## Dataset entries
* * * * *

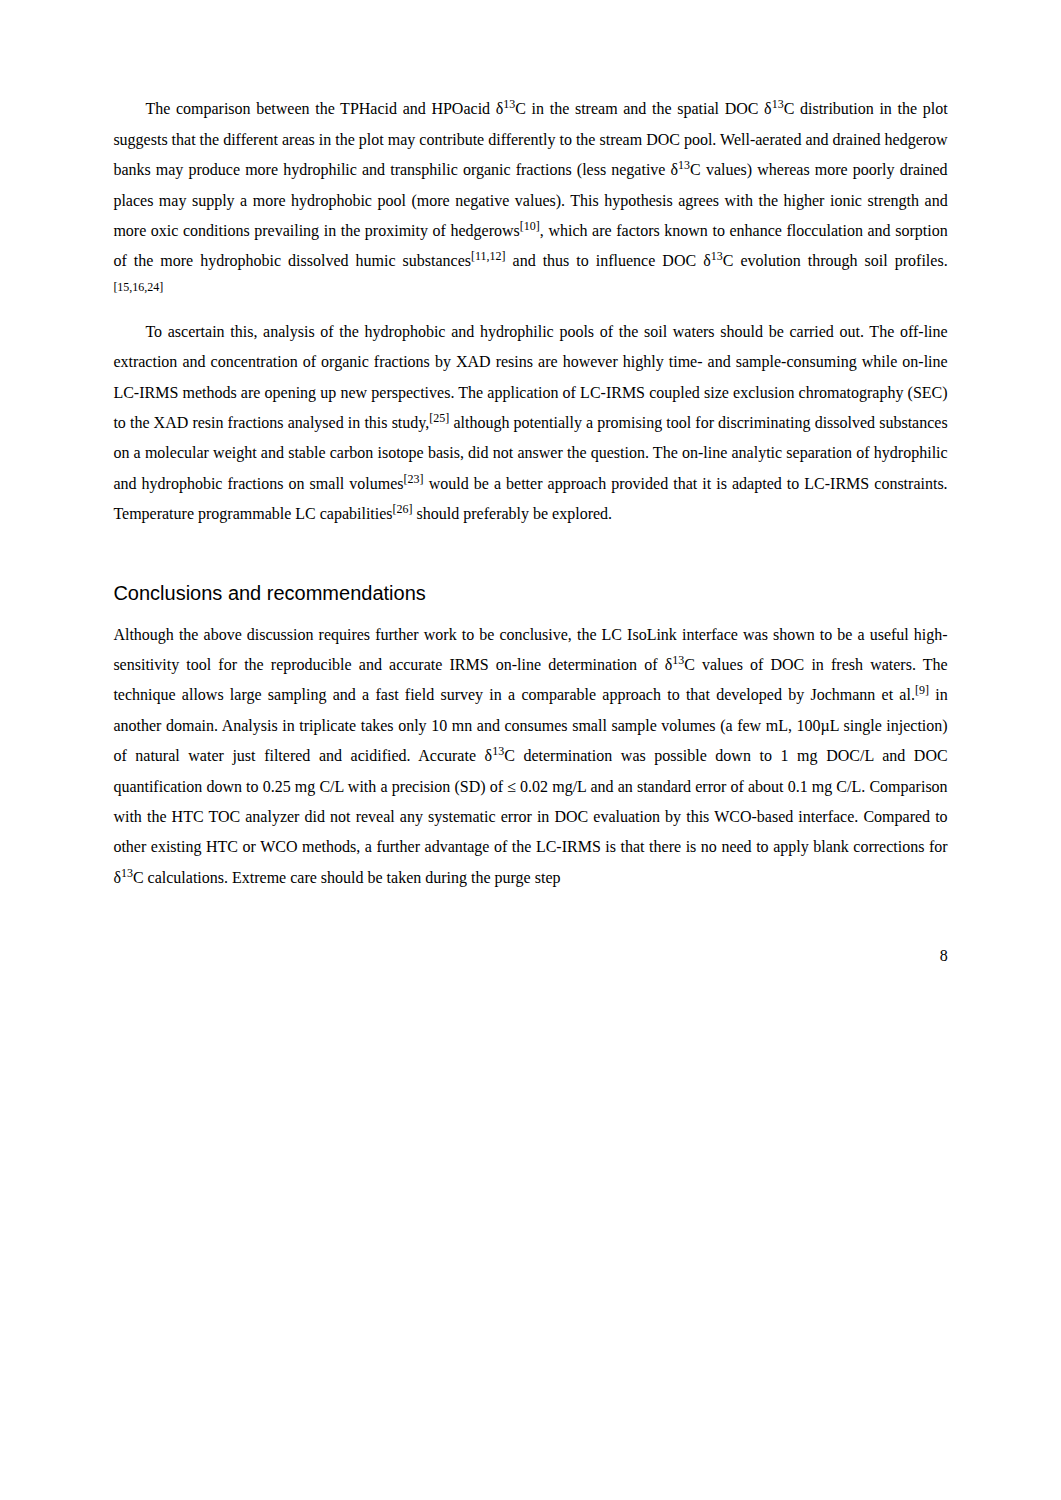The comparison between the TPHacid and HPOacid δ13C in the stream and the spatial DOC δ13C distribution in the plot suggests that the different areas in the plot may contribute differently to the stream DOC pool. Well-aerated and drained hedgerow banks may produce more hydrophilic and transphilic organic fractions (less negative δ13C values) whereas more poorly drained places may supply a more hydrophobic pool (more negative values). This hypothesis agrees with the higher ionic strength and more oxic conditions prevailing in the proximity of hedgerows[10], which are factors known to enhance flocculation and sorption of the more hydrophobic dissolved humic substances[11,12] and thus to influence DOC δ13C evolution through soil profiles.[15,16,24]
To ascertain this, analysis of the hydrophobic and hydrophilic pools of the soil waters should be carried out. The off-line extraction and concentration of organic fractions by XAD resins are however highly time- and sample-consuming while on-line LC-IRMS methods are opening up new perspectives. The application of LC-IRMS coupled size exclusion chromatography (SEC) to the XAD resin fractions analysed in this study,[25] although potentially a promising tool for discriminating dissolved substances on a molecular weight and stable carbon isotope basis, did not answer the question. The on-line analytic separation of hydrophilic and hydrophobic fractions on small volumes[23] would be a better approach provided that it is adapted to LC-IRMS constraints. Temperature programmable LC capabilities[26] should preferably be explored.
Conclusions and recommendations
Although the above discussion requires further work to be conclusive, the LC IsoLink interface was shown to be a useful high-sensitivity tool for the reproducible and accurate IRMS on-line determination of δ13C values of DOC in fresh waters. The technique allows large sampling and a fast field survey in a comparable approach to that developed by Jochmann et al.[9] in another domain. Analysis in triplicate takes only 10 mn and consumes small sample volumes (a few mL, 100µL single injection) of natural water just filtered and acidified. Accurate δ13C determination was possible down to 1 mg DOC/L and DOC quantification down to 0.25 mg C/L with a precision (SD) of ≤ 0.02 mg/L and an standard error of about 0.1 mg C/L. Comparison with the HTC TOC analyzer did not reveal any systematic error in DOC evaluation by this WCO-based interface. Compared to other existing HTC or WCO methods, a further advantage of the LC-IRMS is that there is no need to apply blank corrections for δ13C calculations. Extreme care should be taken during the purge step
8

* * * * *

## WORK ORDER
Print nothing but the lines from the one that contains "Although the above" to the final line of the data, both included, exactly as they read.

## SOLUTION FOR THIS EXERCISE
Although the above discussion requires further work to be conclusive, the LC IsoLink interface was shown to be a useful high-sensitivity tool for the reproducible and accurate IRMS on-line determination of δ13C values of DOC in fresh waters. The technique allows large sampling and a fast field survey in a comparable approach to that developed by Jochmann et al.[9] in another domain. Analysis in triplicate takes only 10 mn and consumes small sample volumes (a few mL, 100µL single injection) of natural water just filtered and acidified. Accurate δ13C determination was possible down to 1 mg DOC/L and DOC quantification down to 0.25 mg C/L with a precision (SD) of ≤ 0.02 mg/L and an standard error of about 0.1 mg C/L. Comparison with the HTC TOC analyzer did not reveal any systematic error in DOC evaluation by this WCO-based interface. Compared to other existing HTC or WCO methods, a further advantage of the LC-IRMS is that there is no need to apply blank corrections for δ13C calculations. Extreme care should be taken during the purge step
8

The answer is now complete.